● **LESETEXT**:
Einen wirklich schönen Abend hatte Bundeswirtschaftsminister Peter Altmaier (CDU) gestern im Bundestag nicht. Der Koalitionspartner SPD kühlte angesichts der endlich zu beschließenden Abschaffung des Solardeckels sein Mütchen an dem Minister.
Timon Gremmels von der SPD-Fraktion erinnerte in seiner Rede den auf der Regierungsbank sitzenden Altmaier genüsslich daran, dass dieser 2012 als damaliger Umweltminister den 52.000-Megawatt-Solardeckel eingeführt und damals als "großen Erfolg" gefeiert habe. Und nun werde man den Deckel "ausgerechnet an Ihrem Geburtstag beerdigen und abschaffen", verschaffte sich Gremmels Genugtuung.

● **DATENAUSZUG**:

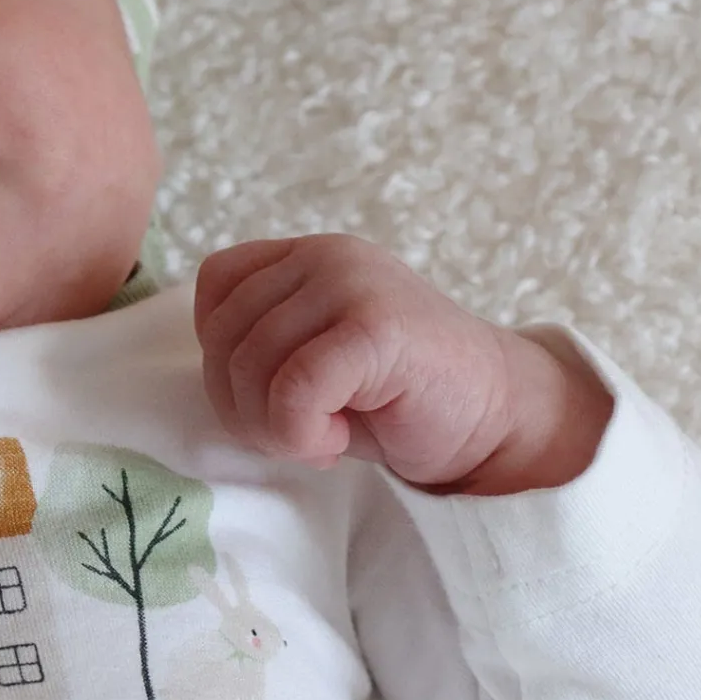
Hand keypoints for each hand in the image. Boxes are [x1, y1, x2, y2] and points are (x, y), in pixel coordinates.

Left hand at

● **ARBEITSAUFTRAG**:
Schreibe aus dem Text über den Solardeckel alles von „Einen wirklich schönen“ bis hinunter zu „sich Gremmels Genugtuung.“ wortgetreu ab. Die Auflistung wird hier nicht gebraucht.

● **ANTWORT ZUR AUFGABE**:
Einen wirklich schönen Abend hatte Bundeswirtschaftsminister Peter Altmaier (CDU) gestern im Bundestag nicht. Der Koalitionspartner SPD kühlte angesichts der endlich zu beschließenden Abschaffung des Solardeckels sein Mütchen an dem Minister.
Timon Gremmels von der SPD-Fraktion erinnerte in seiner Rede den auf der Regierungsbank sitzenden Altmaier genüsslich daran, dass dieser 2012 als damaliger Umweltminister den 52.000-Megawatt-Solardeckel eingeführt und damals als "großen Erfolg" gefeiert habe. Und nun werde man den Deckel "ausgerechnet an Ihrem Geburtstag beerdigen und abschaffen", verschaffte sich Gremmels Genugtuung.